-- Passage given --
▽
Create benchmark_config.yaml — a Redpanda Connect config that reads from the connector under test and sinks to drop: {} (discard output). The key element is the benchmark processor which logs rolling throughput statistics:
http:
debug_endpoints: true # Required for profiling
input:
<your_connector>:
# connector-specific config
batching:
count: 1000 # Tune batch size for throughput
output:
processors:
- benchmark:
interval: 1s # How often to log stats
count_bytes: true # Report MB/sec in addition to msg/sec
drop: {} # Discard output — we only care about read throughput
logger:
level: INFO
metrics:
prometheus:
add_process_metrics: true
add_go_metrics: true
Key configuration points:
http.debug_endpoints: true — Exposes pprof endpoints at localhost:4195 for CPU/memory/blocking profilingbenchmark processor — Logs msg/sec and bytes/sec at the configured intervaldrop: {} — Eliminates output overhead so you measure only input throughputBatch size tuning — The batching.count parameter has a significant impact on throughput and varies widely across connectors. Existing benchmarks range from 1,000 (SQL Server, DynamoDB) to 140,000 (Oracle CDC). Experiment with this value — too small means excessive per-batch overhead, too large means memory pressure and latency spikes. Document what you tested and what worked best.
Docker image architecture — On Apple Silicon (ARM), make sure you're using the correct image architecture. The migrator benchmark explicitly uses redpandadata/connect:edge-arm64. Running an x86 image under Rosetta/QEMU emulation will tank throughput numbers and produce misleading results.
Wire everything together in the Taskfile so task (or task run) executes the full sequence:
run:
cmds:
- task: service:up
- task: create
- task: seed
- go run ../../../../../cmd/redpanda-connect/main.go run ./benchmark_config.yaml
Or for manual step-by-step execution:
# Start the service
task service:up
# Create schema and seed data
task create
task seed
# Run the benchmark
go run ../../../../cmd/redpanda-connect/main.go run ./benchmark_config.yaml
You should see rolling throughput logs:
INFO rolling stats: 101000 msg/sec, 135 MB/sec @service=redpanda-connect ...
INFO rolling stats: 104000 msg/sec, 139 MB/sec @service=redpanda-connect ...
Most CDC connectors maintain a checkpoint/cursor. Add a task to clear it between runs:
drop-checkpoint:
cmd: <command to drop checkpoint table/cache>
Every bench/ directory must have a README.md that includes:
brew install sqlcmd, Docker, etc.)For CDC connectors, benchmark both modes separately — they have very different performance characteristics:
SELECT. Oracle CDC snapshot hit ~140K msg/sec vs ~50K for streaming.Report both numbers. Snapshot throughput establishes a ceiling; streaming throughput is what customers will actually experience.
△
-- Recorded data --
▽
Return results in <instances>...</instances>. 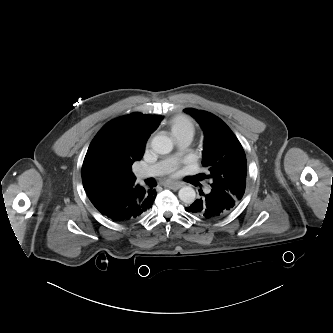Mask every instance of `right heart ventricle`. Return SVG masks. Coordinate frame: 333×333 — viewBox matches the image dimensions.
<instances>
[{"mask_svg": "<svg viewBox=\"0 0 333 333\" xmlns=\"http://www.w3.org/2000/svg\"><path fill=\"white\" fill-rule=\"evenodd\" d=\"M169 129L171 134L176 138L186 133L193 134L194 125L187 116L178 115L169 122Z\"/></svg>", "mask_w": 333, "mask_h": 333, "instance_id": "right-heart-ventricle-1", "label": "right heart ventricle"}]
</instances>
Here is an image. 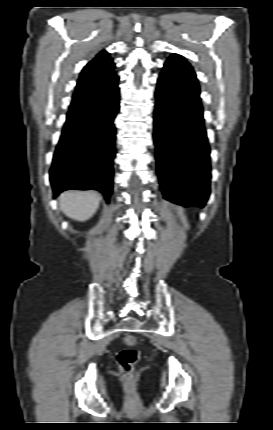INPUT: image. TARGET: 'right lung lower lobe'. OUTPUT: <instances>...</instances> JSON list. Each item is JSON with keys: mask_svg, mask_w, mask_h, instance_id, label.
Here are the masks:
<instances>
[{"mask_svg": "<svg viewBox=\"0 0 273 430\" xmlns=\"http://www.w3.org/2000/svg\"><path fill=\"white\" fill-rule=\"evenodd\" d=\"M118 77L90 88L88 98L69 108L56 148L50 181L55 196L68 189L98 190L109 203L113 186Z\"/></svg>", "mask_w": 273, "mask_h": 430, "instance_id": "1", "label": "right lung lower lobe"}]
</instances>
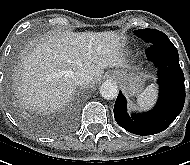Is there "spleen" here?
<instances>
[{"label": "spleen", "instance_id": "1", "mask_svg": "<svg viewBox=\"0 0 190 165\" xmlns=\"http://www.w3.org/2000/svg\"><path fill=\"white\" fill-rule=\"evenodd\" d=\"M157 96V87L155 84H150L143 92L137 96V104L142 109L151 107Z\"/></svg>", "mask_w": 190, "mask_h": 165}]
</instances>
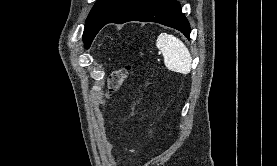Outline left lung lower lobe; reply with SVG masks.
I'll return each mask as SVG.
<instances>
[{"label":"left lung lower lobe","instance_id":"left-lung-lower-lobe-1","mask_svg":"<svg viewBox=\"0 0 277 166\" xmlns=\"http://www.w3.org/2000/svg\"><path fill=\"white\" fill-rule=\"evenodd\" d=\"M128 21L156 22L181 31L187 38L190 36V24L175 0H135L107 23Z\"/></svg>","mask_w":277,"mask_h":166}]
</instances>
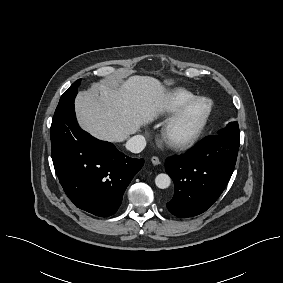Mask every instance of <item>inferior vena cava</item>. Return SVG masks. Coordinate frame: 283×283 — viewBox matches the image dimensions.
Listing matches in <instances>:
<instances>
[{
    "label": "inferior vena cava",
    "instance_id": "1",
    "mask_svg": "<svg viewBox=\"0 0 283 283\" xmlns=\"http://www.w3.org/2000/svg\"><path fill=\"white\" fill-rule=\"evenodd\" d=\"M146 146V139L143 135H135L131 137L127 143L126 148L133 153H140Z\"/></svg>",
    "mask_w": 283,
    "mask_h": 283
}]
</instances>
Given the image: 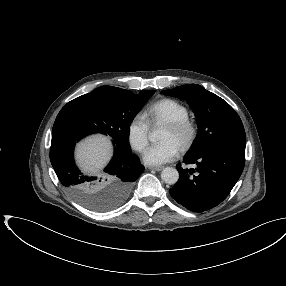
△
-- Problem details --
Repeat the benchmarking guide word for word between "Docker image architecture" and "produce misleading results.", inclusive. Rely only on the guide to benchmarking a Redpanda Connect connector.

-- Exercise response --
Docker image architecture — On Apple Silicon (ARM), make sure you're using the correct image architecture. The migrator benchmark explicitly uses redpandadata/connect:edge-arm64. Running an x86 image under Rosetta/QEMU emulation will tank throughput numbers and produce misleading results.